# WHAT YOU ARE ASKED TO DO:
Please switch every "dist" in the lines below to "distance", leaving everything else unchanged.

--- Start of RECORD EXTRACTS ---

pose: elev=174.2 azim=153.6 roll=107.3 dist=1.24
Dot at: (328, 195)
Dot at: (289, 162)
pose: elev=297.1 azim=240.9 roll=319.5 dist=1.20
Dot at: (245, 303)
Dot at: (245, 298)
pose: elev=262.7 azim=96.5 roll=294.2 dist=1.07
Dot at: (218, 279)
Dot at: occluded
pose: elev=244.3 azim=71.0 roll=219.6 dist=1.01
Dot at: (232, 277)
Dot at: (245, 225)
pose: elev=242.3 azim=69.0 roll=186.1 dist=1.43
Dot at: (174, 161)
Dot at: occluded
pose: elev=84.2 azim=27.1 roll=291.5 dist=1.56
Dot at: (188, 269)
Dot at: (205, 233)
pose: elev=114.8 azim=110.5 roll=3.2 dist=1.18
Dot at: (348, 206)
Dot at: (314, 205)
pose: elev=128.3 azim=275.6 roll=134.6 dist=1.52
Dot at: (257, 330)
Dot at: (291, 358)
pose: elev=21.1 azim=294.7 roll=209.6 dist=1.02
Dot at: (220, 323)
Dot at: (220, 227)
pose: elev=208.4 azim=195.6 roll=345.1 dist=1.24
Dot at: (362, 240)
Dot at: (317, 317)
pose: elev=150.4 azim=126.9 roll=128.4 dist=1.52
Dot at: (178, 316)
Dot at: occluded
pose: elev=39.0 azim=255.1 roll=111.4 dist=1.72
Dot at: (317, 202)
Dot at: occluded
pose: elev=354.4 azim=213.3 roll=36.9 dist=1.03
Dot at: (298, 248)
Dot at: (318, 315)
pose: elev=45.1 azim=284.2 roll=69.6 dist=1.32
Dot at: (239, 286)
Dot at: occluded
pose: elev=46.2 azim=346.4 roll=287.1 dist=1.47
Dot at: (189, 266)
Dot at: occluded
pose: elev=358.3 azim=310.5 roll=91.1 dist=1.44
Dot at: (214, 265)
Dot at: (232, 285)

--- End of RECORD EXTRACTS ---

# OUTPUT BELOW:
pose: elev=174.2 azim=153.6 roll=107.3 distance=1.24
Dot at: (328, 195)
Dot at: (289, 162)
pose: elev=297.1 azim=240.9 roll=319.5 distance=1.20
Dot at: (245, 303)
Dot at: (245, 298)
pose: elev=262.7 azim=96.5 roll=294.2 distance=1.07
Dot at: (218, 279)
Dot at: occluded
pose: elev=244.3 azim=71.0 roll=219.6 distance=1.01
Dot at: (232, 277)
Dot at: (245, 225)
pose: elev=242.3 azim=69.0 roll=186.1 distance=1.43
Dot at: (174, 161)
Dot at: occluded
pose: elev=84.2 azim=27.1 roll=291.5 distance=1.56
Dot at: (188, 269)
Dot at: (205, 233)
pose: elev=114.8 azim=110.5 roll=3.2 distance=1.18
Dot at: (348, 206)
Dot at: (314, 205)
pose: elev=128.3 azim=275.6 roll=134.6 distance=1.52
Dot at: (257, 330)
Dot at: (291, 358)
pose: elev=21.1 azim=294.7 roll=209.6 distance=1.02
Dot at: (220, 323)
Dot at: (220, 227)
pose: elev=208.4 azim=195.6 roll=345.1 distance=1.24
Dot at: (362, 240)
Dot at: (317, 317)
pose: elev=150.4 azim=126.9 roll=128.4 distance=1.52
Dot at: (178, 316)
Dot at: occluded
pose: elev=39.0 azim=255.1 roll=111.4 distance=1.72
Dot at: (317, 202)
Dot at: occluded
pose: elev=354.4 azim=213.3 roll=36.9 distance=1.03
Dot at: (298, 248)
Dot at: (318, 315)
pose: elev=45.1 azim=284.2 roll=69.6 distance=1.32
Dot at: (239, 286)
Dot at: occluded
pose: elev=46.2 azim=346.4 roll=287.1 distance=1.47
Dot at: (189, 266)
Dot at: occluded
pose: elev=358.3 azim=310.5 roll=91.1 distance=1.44
Dot at: (214, 265)
Dot at: (232, 285)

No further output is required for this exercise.